Les convictions politiques les plus profondément ancrées ont ceci de commun avec les sentiments amoureux qu’elles se partagent difficilement en chanson. Les certitudes, si intenses soient-elles, ne se transposent pas aisément lorsque l’esthétisation risque de les affadir. En matière de folk ou de protest-songs, la sincérité ne fait pas tout. Pour survivre au contexte, il faut quelque chose de plus. Un surcroît incarné, presque une possession. Défenseur militant de la cause amérindienne dont il fit la matière principale d’une œuvre aussi confidentielle que magistrale, Willie Dunn s’est presque entièrement confondu, tout au long de son existence, avec ses chansons. L’une des multiples anecdotes éclairantes relatée dans le livret qui accompagne cette première rétrospective amplement méritée – 22 titres choisis parmi les quatre albums enregistrés entre 1971 et 1984 – en témoigne : alors que, quelques mois avant sa mort en 2013, on le sollicitait pour réinterpréter l’une de ses meilleures compositions – Charlie, une dénonciation des mauvais traitements infligés aux descendants de son peuple par le système quasi-carcéral des pensionnats canadiens et racontant la fugue puis le décès d’un jeune homme de douze ans – il préféra décliner l’invitation promotionnelle sous le plus simple des prétextes : » C’est vraiment trop triste. »
Cette empathie profonde et durable avec ses propres créations trouve sans doute une partie de ses sources dans une trajectoire biographique terriblement cohérente.
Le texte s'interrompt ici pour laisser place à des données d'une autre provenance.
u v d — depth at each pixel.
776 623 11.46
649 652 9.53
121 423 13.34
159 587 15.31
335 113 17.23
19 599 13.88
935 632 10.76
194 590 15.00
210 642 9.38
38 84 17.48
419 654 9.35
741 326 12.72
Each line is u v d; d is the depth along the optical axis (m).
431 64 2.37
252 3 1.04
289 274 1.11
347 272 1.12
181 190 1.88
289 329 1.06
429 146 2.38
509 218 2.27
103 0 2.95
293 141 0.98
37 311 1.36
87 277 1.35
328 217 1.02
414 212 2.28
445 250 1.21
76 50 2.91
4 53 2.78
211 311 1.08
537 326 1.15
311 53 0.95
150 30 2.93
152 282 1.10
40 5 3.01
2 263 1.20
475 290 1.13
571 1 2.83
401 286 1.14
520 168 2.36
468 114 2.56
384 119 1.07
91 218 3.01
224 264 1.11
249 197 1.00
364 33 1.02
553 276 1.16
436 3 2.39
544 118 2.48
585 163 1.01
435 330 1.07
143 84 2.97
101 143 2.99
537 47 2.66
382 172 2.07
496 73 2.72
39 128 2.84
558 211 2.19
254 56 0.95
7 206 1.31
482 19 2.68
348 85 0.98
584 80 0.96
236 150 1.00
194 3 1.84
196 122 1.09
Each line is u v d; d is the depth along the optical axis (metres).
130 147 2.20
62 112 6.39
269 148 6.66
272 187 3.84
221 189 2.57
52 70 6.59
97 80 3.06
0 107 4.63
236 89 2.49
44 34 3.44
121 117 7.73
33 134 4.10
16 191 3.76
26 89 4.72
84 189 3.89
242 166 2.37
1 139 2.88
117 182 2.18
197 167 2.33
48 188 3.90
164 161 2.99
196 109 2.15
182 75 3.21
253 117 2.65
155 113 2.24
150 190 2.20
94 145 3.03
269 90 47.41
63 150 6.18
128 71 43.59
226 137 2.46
Né en 1941 dans le comté de Restigouche d’un père britannique – écossais, irlandais : les sources vacillent sur ce point – et d’une mère d’ascendance Micmac, il découvre simultanément, à l’adolescence, les plaisirs de la guitare acoustique et les vestiges d’un passé collectif longtemps enfoui. Au retour d’un séjour dans l’armée canadienne, il fréquente la scène folk émergente de Montréal alors même que les mouvements de réhabilitation de l’histoire des Natives commencent à faire entendre leur revendication, notamment à l’occasion de l’exposition universelle de 1967 qui nourrit une première série de débat entre partisans d’une approche patrimoniale, visant à entretenir le simple souvenir d’une culture désormais morte, et les tenants d’un soutien plus engagé à ses héritiers contemporains. Dunn se range résolument du côté des seconds, bien décidé à s’engager dans une lutte pour la survie et la résurrection. D’emblée, le jeune songwriter s’efforce de mettre en accords ses actes et ses chansons. Refusant obstinément ce qui lui apparaît comme toute forme de compromission, il décline ainsi les propositions lucratives qui lui sont adressées par Columbia – peu désireux d’endosser le déguisement qu’on s’apprête à lui confectionner d’Indien jouant de la musique de cowboy. C’est à la même période qu’il met précocement terme à une tournée avec Glen Campbell – un imposteur à ses yeux et qu’il murmure, tout juste à mi-voix, quelques propos peu amènes à la reine Elizabeth à l’occasion du tournage d’un documentaire coréalisé avec des amis activistes – » Nous ne sommes plus vos enfants « , l’entend-on grommeler.
La cohérence a bien évidemment un prix. Peu ou pas distribués, difficilement disponibles dès leur sortie, les quatre albums de Willie Dunn sont longtemps demeurés dans une obscurité complète. Méconnu, négligé, il a dû se contenter de son vivant de quelques apparitions plus ou moins irrégulières sur les scènes locales et dans les circuits folk nord-américains. Pourtant, cette anthologie fort bien intitulée révèle, près de vingt ans après sa disparition, un auteur et un interprète de premier plan. Toutes les chansons ou presque sont ici remarquables, de l’épopée historique – The Ballad Of Crowfoot – au manifeste politique – I Pity The Country. Si la plupart de ses premiers enregistrements restent sobrement accompagnées de la seule guitare de Bob Robb, les arrangements se nourrissent au cours du temps de quelques références discrètes et pertinentes à une tradition musicale fièrement revendiquée – les flûtes de Down By The Stream. Il y a même des audaces formelles, surprenantes et maîtrisées tel ces vers de Shakespeare déclamés sur fond de musique traditionnelle Akwesasne – Sonnet 33 & 35/Friendship Dance. Mais les mélodies, riches et robustes, demeurent la plupart du temps au premier plan de cette œuvre très inspirée et dont la réhabilitation s’impose désormais comme une évidence.